- TASKS FOR THIS EXERCISE:
• 1. In the excerpt on connecting Python to MongoDB, which port is named as the default?
• 2. In the excerpt on connecting Python to MongoDB, rewrite the paragraph beginning "What I've called "MongoDB"" as a short bulleted list that keeps its main facts.
• 3. Extend the excerpt on connecting Python to MongoDB, picking up after its last line.

- SELECTED EXCERPT:
[Start of section]

Establishing a connection to MongoDB
In order to connect Python to MongoDB, you first need to import the pymongo
package, use the MongoClient
class from it and set up the connection. Like so:
import pymongo
client = pymongo.MongoClient('mongodb://localhost:27017')
This means you want to connect to the default host MongoDB is running on (being localhost
, on your computer system) and you'll be using the default port 27017. The above line could have also be written as:
client = pymongo.MongoClient('localhost', 27017)
or even as
client = pymongo.MongoClient()
... which will all, in most situations, do the exact same thing, and mostly depends on how explicit you want to be in defining how to establish your connection.
Interacting with a MongoDB database
What I've called "MongoDB" is actually a "MongoDB server" (which could run on your personal computer, it's then still called a MongoDB server!), and a MongoDB server can run multiple MongDB databases. In your Python code, you must specify which database you want to interact with.
To begin with, you don't have any running and the fun thing with PyMongo that in case the connection with the MongoDB server is established and it cannot find the database you want to interact with, it creates it on the fly. Let's instantiate a new database object db
and connect to its (currently non-existent) database called test_mongo
like so:
db = client.test_mongo
Inserting a document to a (new) collection with insert_one()

[End of section]

- SUPPLIED ENTRIES:
[Start of section]

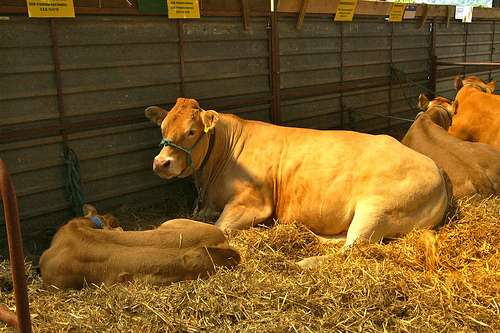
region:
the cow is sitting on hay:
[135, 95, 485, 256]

[End of section]
[Start of section]

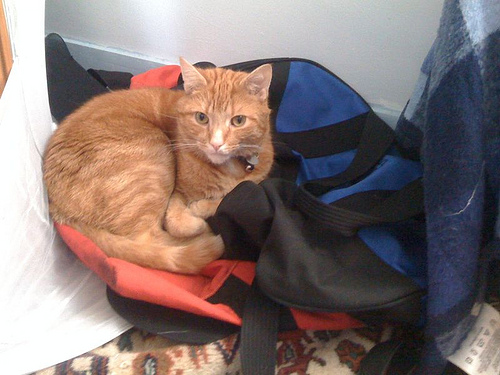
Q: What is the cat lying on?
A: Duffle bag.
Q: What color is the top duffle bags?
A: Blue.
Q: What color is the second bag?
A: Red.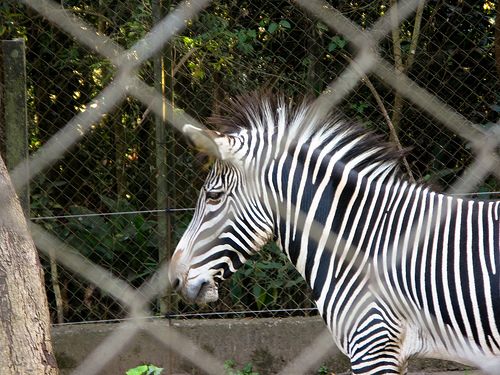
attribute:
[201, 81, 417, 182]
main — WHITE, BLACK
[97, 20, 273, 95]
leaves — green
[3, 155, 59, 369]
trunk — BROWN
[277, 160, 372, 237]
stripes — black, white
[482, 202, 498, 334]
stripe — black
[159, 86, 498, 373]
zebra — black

[End of section]

- RESPONSES IN ORDER:
• 1. 27017

• 2.
- What the excerpt calls "MongoDB" is really a MongoDB server, even when it runs on a personal computer.
- One MongoDB server can run multiple MongoDB databases.
- Python code must specify which database it interacts with.

• 3.
Ok, let's pretend, for now, to begin with, we are going to create a Utopian / Steem / Steemit like database, and in it could be multiple collections of documents, but let's start with the first collection called accounts
and in it we're going to store one document (containing account data) in the following (JSON-like) format:
{
"account": "scipio",
"slogan": "Does it matter who's right, or who's left?"
}
We must now first specify the collection (accounts
) we want to store this document in, within the selected database (test_mongo
), and then we can insert this one document inside the accounts
collection using the insret_one()
method. Like this:
coll = db.accounts
account_data = {
"account": "scipio",
"slogan": "Does it matter who's right, or who's left?"
}
result = coll.insert_one(account_data)
If we then refresh and look into our Robo 3T MongoDB management interface, we get the following result:
Cool! We did it! :-)
As you can see, the inserted document automatically received an ObjectId value associated to the _id
key (we didn't need to manually insert just now), and we can return (or print) its value like so:
print('The ObjectId: {}'.format(result.inserted_id))
The objectID: 5ae46285dd58330cd666056f
Inserting multiple documents at once using insert_many()
If you need to insert more than one document to a collection, you could use insert_one()
multiple times, or use insert_many()
once, which is faster. To do so, just create a list of documents (in this case accounts holding some data) and insert that list as an argument to insert_many()
, for example:
acc_1 = { "account": "stoodkev"}
acc_2 = { "account": "fabiyamada", "account_id": 261379}
acc_3 = {
"account": "jedigeiss",
"slogan": "IT Nerd, Risk Specialist, Musician, Cryptocoin Enthusiast, Banker, Gamer"
}
acc_list = [acc_1, acc_2, acc_3]
result = coll.insert_many(acc_list)
print('ObjectIds: {}'.format(result.inserted_ids))
ObjectIds: [ObjectId('5ae46693dd58330cd6660570'), ObjectId('5ae46693dd58330cd6660571'), ObjectId('5ae46693dd58330cd6660572')]
Nota bene 1: Because we've now inserted multiple documents at once, I called the attribute
result.inserted_ids
instead of result.inserted_id
!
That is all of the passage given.